Metrics are denoted as conventional if their acquisition is possible during Langendorff perfusion. (A) Heart rate was calculated from the pressure waves obtained using the left intraventricular pressure sensor. However, as this metric can easily be calculated from EKG traces, also available during Langendorff, it is considered a conventional metric. The solid line is the median, and the shaded region is the interquartile range (IQR). (B) Area under the curve (AUC) of heart rate data for every 30 min of perfusion time. (C) Vascular resistance (CVR) of the grafts. (D) Oxygen uptake rate (OUR). (E) Lactate accumulation. (F) Glucose consumption. (G) Potassium accumulation. (H) Percent weight gain as a proxy for edema. All data is expressed as median ± interquartile range (IQR, n = 4). Repeated measures two-way ANOVA and Tukey-Kramer HSD post-hoc analysis on standard least squares means. * = p <0.01.
Figure 3:
Figure 3:. Non-conventional assessment metrics.

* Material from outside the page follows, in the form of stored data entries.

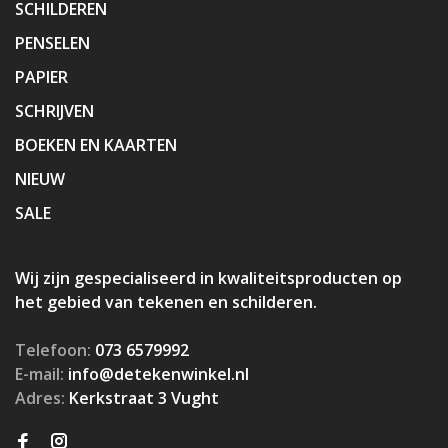
SCHILDEREN
PENSELEN
PAPIER
SCHRIJVEN
BOEKEN EN KAARTEN
NIEUW
SALE
Wij zijn gespecialiseerd in kwaliteitsproducten op
het gebied van tekenen en schilderen.
Telefoon:
073 6579992
E-mail:
info@detekenwinkel.nl
Adres:
Kerkstraat 3 Vught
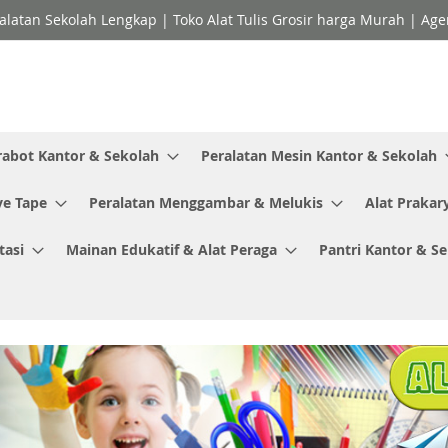
ralatan Sekolah Lengkap | Toko Alat Tulis Grosir harga Murah | Ag
rabot Kantor & Sekolah
Peralatan Mesin Kantor & Sekolah
ve Tape
Peralatan Menggambar & Melukis
Alat Prakar
tasi
Mainan Edukatif & Alat Peraga
Pantri Kantor & S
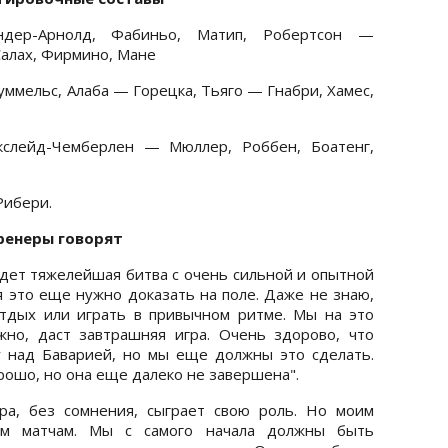
дер-Арнолд, Фабиньо, Матип, Робертсон —
алах, Фирмино, Мане
ммельс, Алаба — Горецка, Тьяго — Гнабри, Хамес,
кслейд-Чемберлен — Мюллер, Роббен, Боатенг,
ибери.
ренеры говорят
дет тяжелейшая битва с очень сильной и опытной
я это еще нужно доказать на поле. Даже не знаю,
тдых или играть в привычном ритме. Мы на это
жно, даст завтрашняя игра. Очень здорово, что
 над Баварией, но мы еще должны это сделать.
рошо, но она еще далеко не завершена".
ра, без сомнения, сыграет свою роль. Но моим
им матчам. Мы с самого начала должны быть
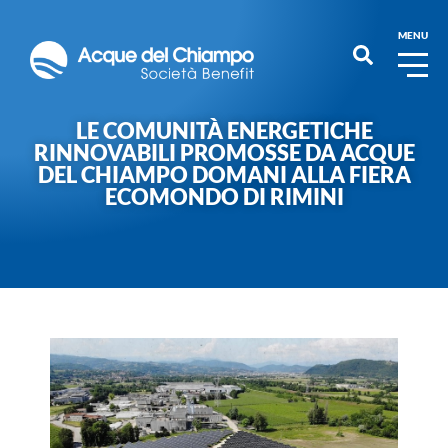
MENU
LE COMUNITÀ ENERGETICHE
RINNOVABILI PROMOSSE DA ACQUE
DEL CHIAMPO DOMANI ALLA FIERA
ECOMONDO DI RIMINI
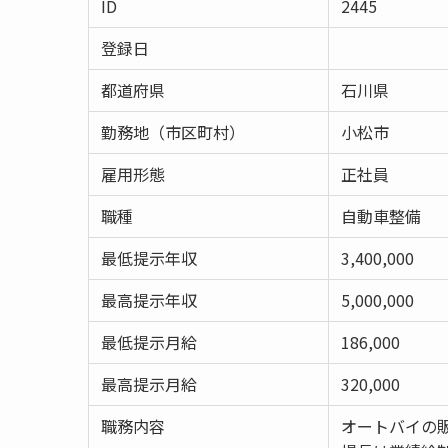
ID
2445
登録日
都道府県
石川県
勤務地（市区町村）
小松市
雇用形態
正社員
職種
自動車整備
最低提示年収
3,400,000
最高提示年収
5,000,000
最低提示月給
186,000
最高提示月給
320,000
職務内容
オートバイの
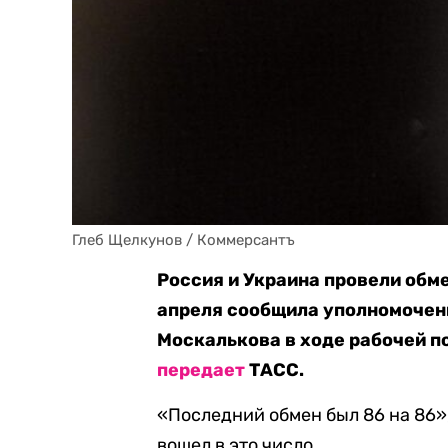
Глеб Щелкунов / Коммерсантъ
Россия и Украина провели обме
апреля сообщила уполномоченн
Москалькова в ходе рабочей п
передает
ТАСС.
«Последний обмен был 86 на 86»,
вошел в это число.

Metrics are denoted as non-conventional when their acquisition is only possible during loaded perfusion. (A) Left Ventricular (LV) pulse pressure plotted over time. The solid line is the median, and the shaded region is the IQR. (B) The area under the curve (AUC) of the LV pulse pressure for every 30 min of perfusion time. (C) AUC of cardiac contractility was obtained from the maximum derivative of the LV pulse pressure for every 30 min of perfusion. (D) AUC of cardiac relaxation was obtained from the minimum derivative of the LV pulse pressure for 30 min of perfusion time. All data is expressed as median ± interquartile range (IQR, n = 4). Repeated measures two-way ANOVA and Tukey-Kramer HSD post-hoc analysis on standard least squares means. * = p <0.01, ** = p <0.05, *** = p < 0.001, **** = p <0.0001.